Your assignment
Go through the records and copy each line where the string "showing" occurs.

Data to use
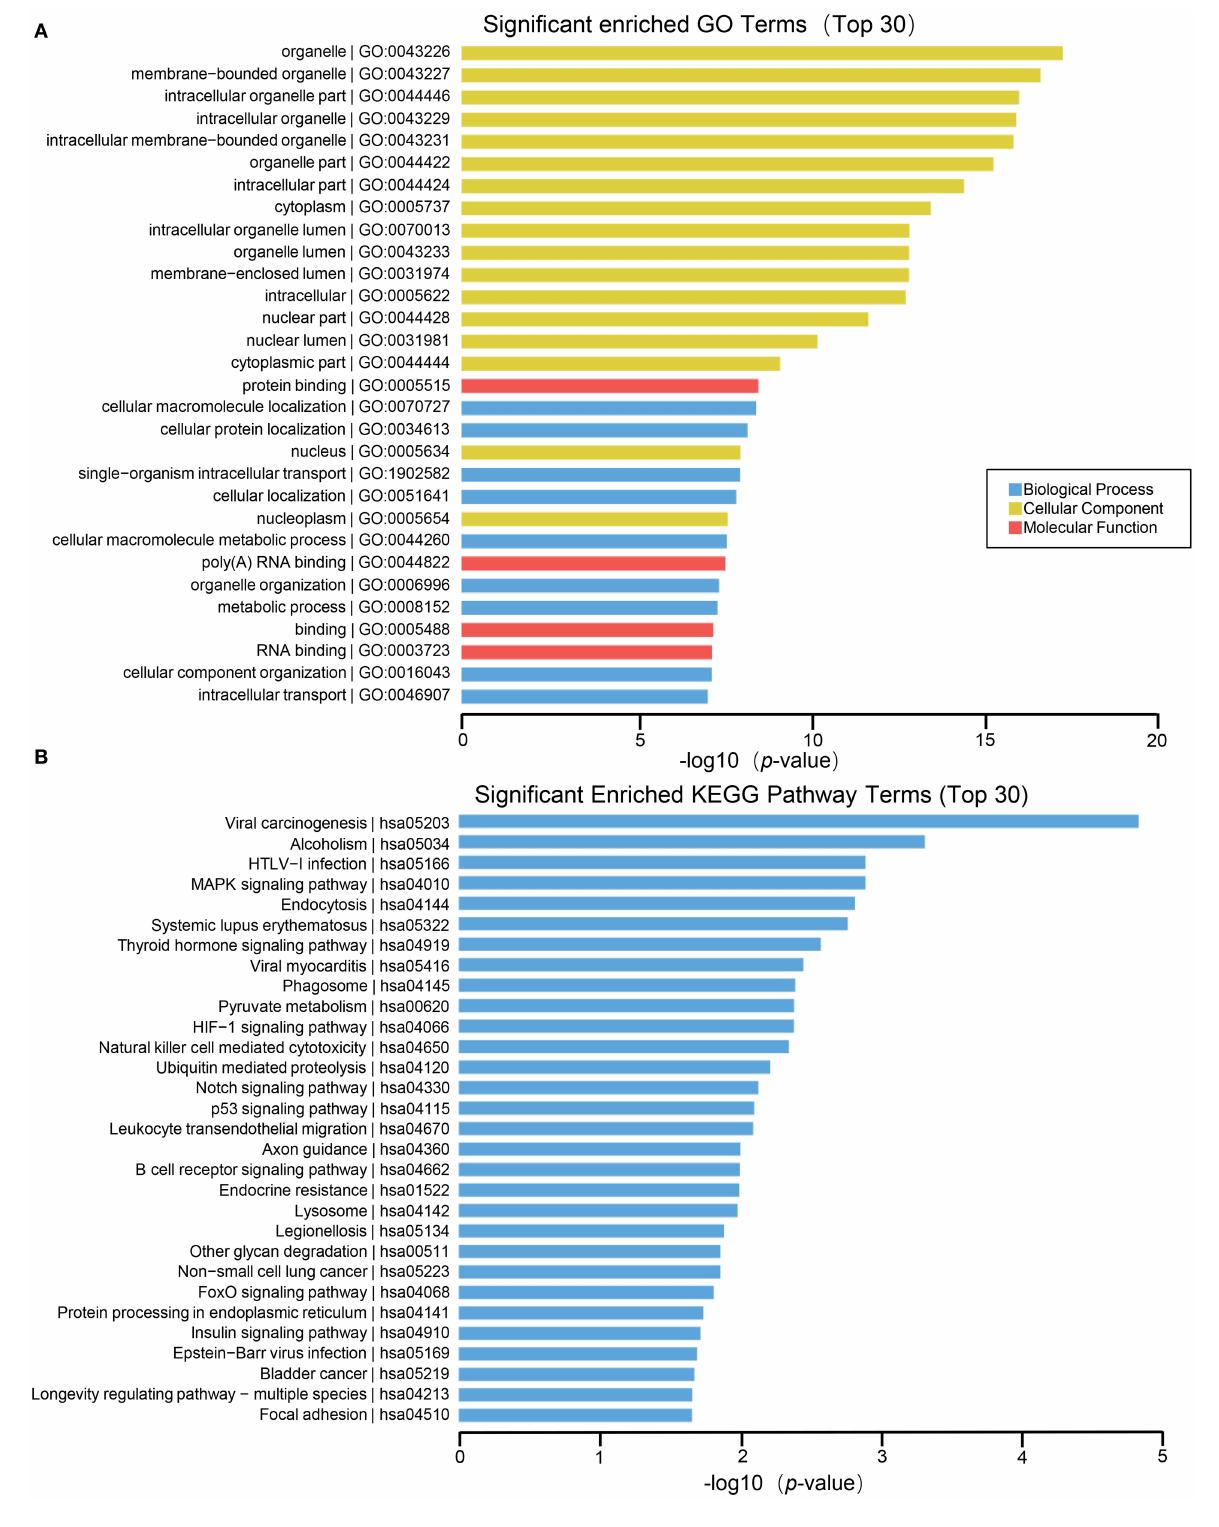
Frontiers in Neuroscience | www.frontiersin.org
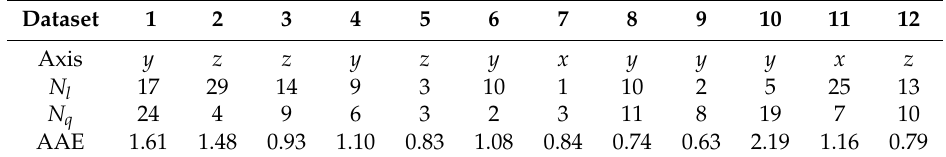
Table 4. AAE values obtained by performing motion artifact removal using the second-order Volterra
--
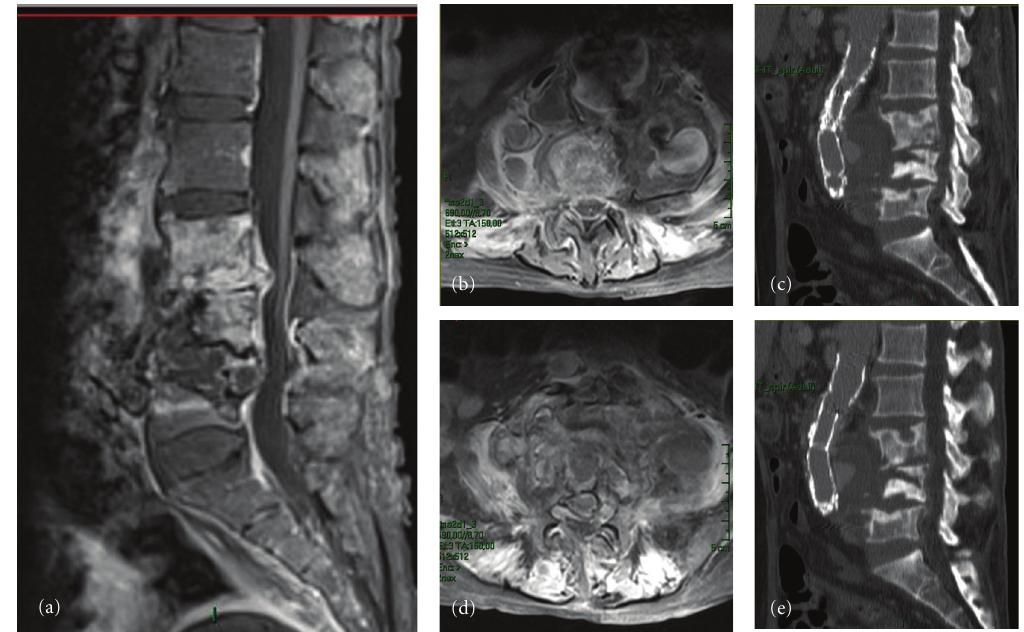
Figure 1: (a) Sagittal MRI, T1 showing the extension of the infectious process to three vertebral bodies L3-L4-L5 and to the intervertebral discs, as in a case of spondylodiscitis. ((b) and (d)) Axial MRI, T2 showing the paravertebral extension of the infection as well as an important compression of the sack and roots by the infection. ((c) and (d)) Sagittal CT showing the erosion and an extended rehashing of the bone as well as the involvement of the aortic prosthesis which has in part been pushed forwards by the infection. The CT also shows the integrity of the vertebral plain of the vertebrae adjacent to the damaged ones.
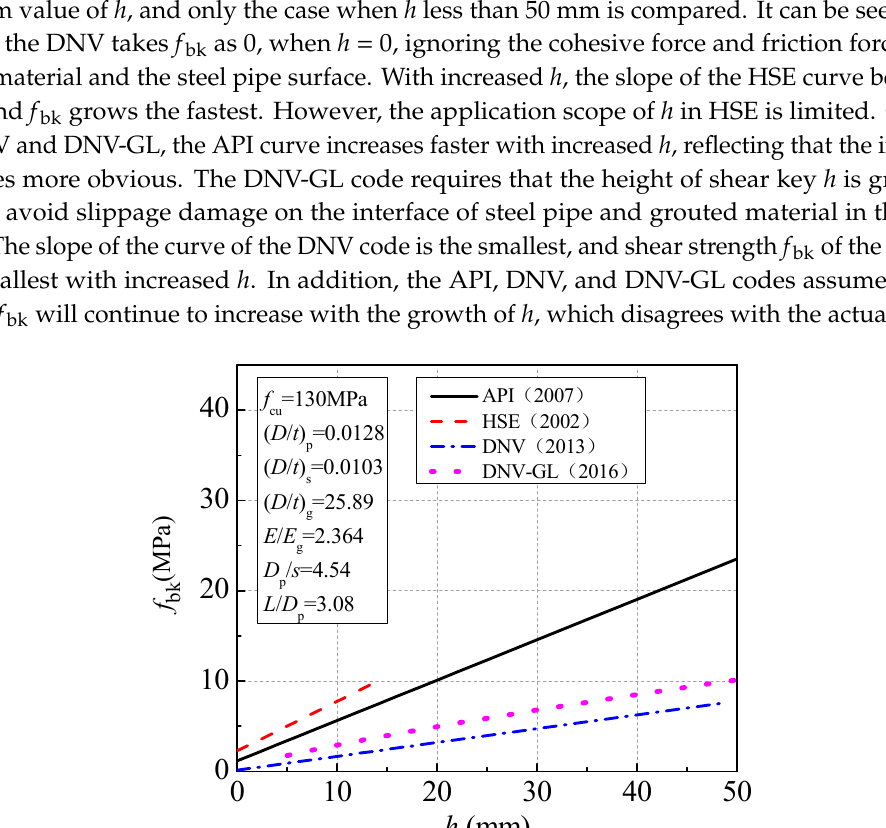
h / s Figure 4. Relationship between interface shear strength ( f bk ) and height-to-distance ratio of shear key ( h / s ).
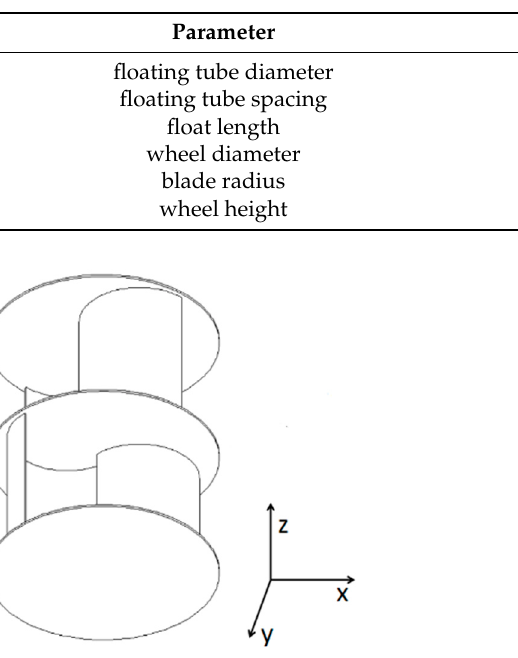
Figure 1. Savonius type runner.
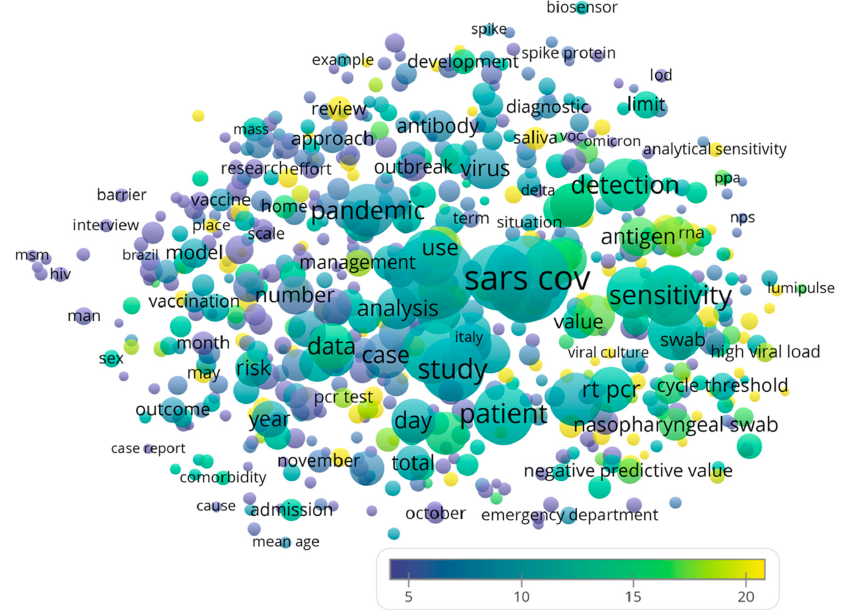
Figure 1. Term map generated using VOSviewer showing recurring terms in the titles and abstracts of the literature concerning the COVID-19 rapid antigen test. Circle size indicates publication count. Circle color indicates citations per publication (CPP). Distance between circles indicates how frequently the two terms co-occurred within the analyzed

Answer box
Figure 1: (a) Sagittal MRI, T1 showing the extension of the infectious process to three vertebral bodies L3-L4-L5 and to the intervertebral discs, as in a case of spondylodiscitis. ((b) and (d)) Axial MRI, T2 showing the paravertebral extension of the infection as well as an important compression of the sack and roots by the infection. ((c) and (d)) Sagittal CT showing the erosion and an extended rehashing of the bone as well as the involvement of the aortic prosthesis which has in part been pushed forwards by the infection. The CT also shows the integrity of the vertebral plain of the vertebrae adjacent to the damaged ones.
Figure 1. Term map generated using VOSviewer showing recurring terms in the titles and abstracts of the literature concerning the COVID-19 rapid antigen test. Circle size indicates publication count. Circle color indicates citations per publication (CPP). Distance between circles indicates how frequently the two terms co-occurred within the analyzed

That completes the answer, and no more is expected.